HMD 2019 Number 10 remembers

First Holocaust Memorial Day event for 10 Downing Street staff

Cabinet Secretary Sir Mark Sedwill addressing civil servants during specially-arranged Number 10 event

Number 10 Downing Street

Jewish civil servants have arranged the first ever Holocaust Memorial Day commemorative event for staff at Number 10 Downing Street.

Cabinet Secretary Sir Mark Sedwill will speak at the event on Wednesday as attendees hear testimonies from a Holocaust survivor and Eric Eugene Murangwa, a former international footballer who survived genocide in Rwanda.

Sedwill’s own grandfather was part of the British Army when it liberated Bergen-Belsen and told Jewish News he had been “personally struck by the power of these survivor testimonies, and how the lessons of the Holocaust still have resonance to us working in Government today”.

HMD commemoration across government departments has been growing in recent years, with coordination efforts led by policy official Michael Livingston while he was at the Home Office.

Livingston, a Scottish Jew who now works in the Prime Minister’s Office, said he was proud that Number 10 colleagues would this year have their own event, as opposed to previous years when Downing Street has only hosted public-facing HMD receptions.

“This is part of a wider programme launched last year to ensure that as many people in government, including ministers, special advisers and civil servants, can hear the testimonies of Holocaust survivors,” he said. “In 2019, these events cover every major government department.”

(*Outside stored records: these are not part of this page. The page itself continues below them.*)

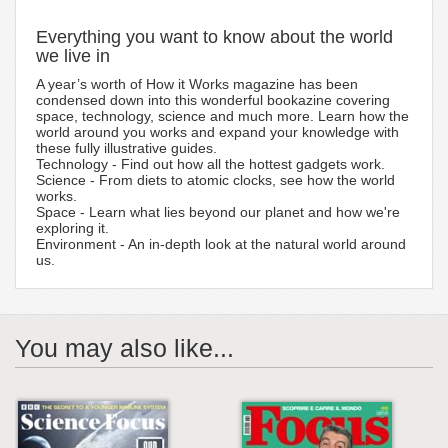
Everything you want to know about the world
we live in
A year’s worth of How it Works magazine has been
condensed down into this wonderful bookazine covering
space, technology, science and much more. Learn how the
world around you works and expand your knowledge with
these fully illustrative guides.
Technology - Find out how all the hottest gadgets work.
Science - From diets to atomic clocks, see how the world
works.
Space - Learn what lies beyond our planet and how we're
exploring it.
Environment - An in-depth look at the natural world around
us.
You may also like...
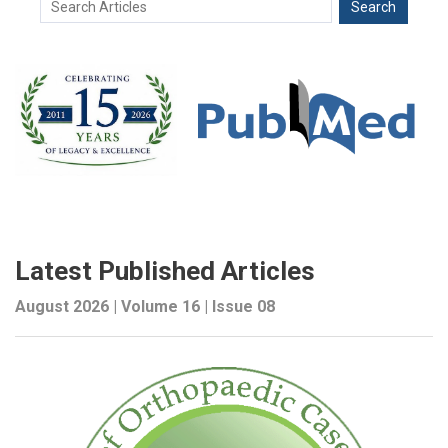
Latest Published Articles
August 2026 | Volume 16 | Issue 08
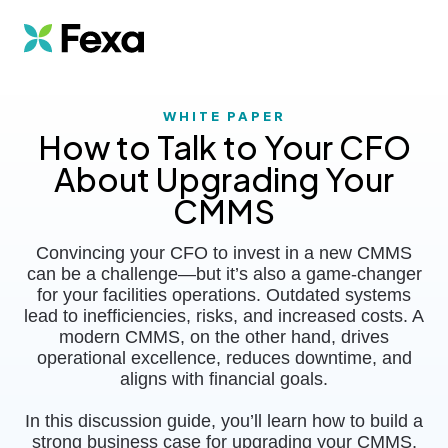
WHITE PAPER
How to Talk to Your CFO
About Upgrading Your
CMMS
Convincing your CFO to invest in a new CMMS
can be a challenge—but it’s also a game-changer
for your facilities operations. Outdated systems
lead to inefficiencies, risks, and increased costs. A
modern CMMS, on the other hand, drives
operational excellence, reduces downtime, and
aligns with financial goals.
In this discussion guide, you’ll learn h
ow to build a
strong business case for upgrading your CMMS,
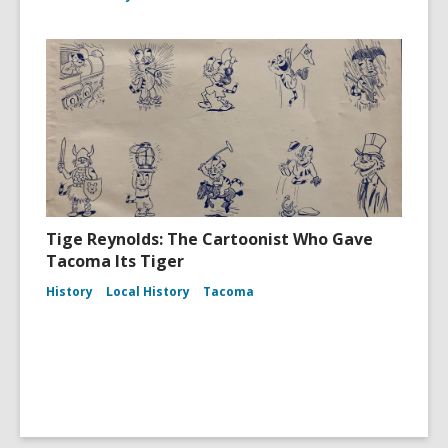
Tige Reynolds: The Cartoonist Who Gave
Tacoma Its Tiger
History
Local History
Tacoma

Defence Secretary Gavin Williamson MP, Foreign Secretary Jeremy Hunt MP, Lord Chancellor David Gauke MP and Environment Secretary Michael Gove MP hosted events in their own departments this week, seeking to link the lessons of the Holocaust and subsequent genocides to the work their teams do today.

Writing in a civil service blog, Claire Moriarty, the Permanent Secretary at the Department for Environment, Food and Rural Affairs (DEFRA), whose brother Patrick is the headteacher at JCoSS, said she felt a personal connection to HMD.

Growing up in “a strongly Jewish part of north-west London,” against the backdrop of the war, she said: “The Holocaust was very much part of that history. Many of my friends’ families had very strong views, rooted in experience: most had lost relatives in the Holocaust. The mother of my best friend at infant school had come to England through the Kindertransport.”

She added: “It wasn’t something that was talked about directly. We didn’t hear from the Holocaust survivors in our midst. I don’t recall ever hearing a personal testimony during my schooldays, despite the ready access to those who could have offered it.

“It was of course a time of greater reticence, when feelings were often considered off-limits. But it still seems extraordinary that events so terrible, which gave rise to the definition of both crimes against humanity and genocide, were not held more centrally in our minds. Because talking about it is part of the insurance against it happening again.”

Karen Pollock , Chief Executive, Holocaust Educational Trust welcomed the initiative, commenting: “Whether you’re a civil servant or student, Member of Parliament or member of public, the opportunity to hear from a Holocaust survivor is one of the most memorable experiences you can have. We are delighted that we’ve been able to support Number 10 in this special commemoration, joining Government departments, local communities and of thousands of schools around the country  in becoming witnesses to the Holocaust.”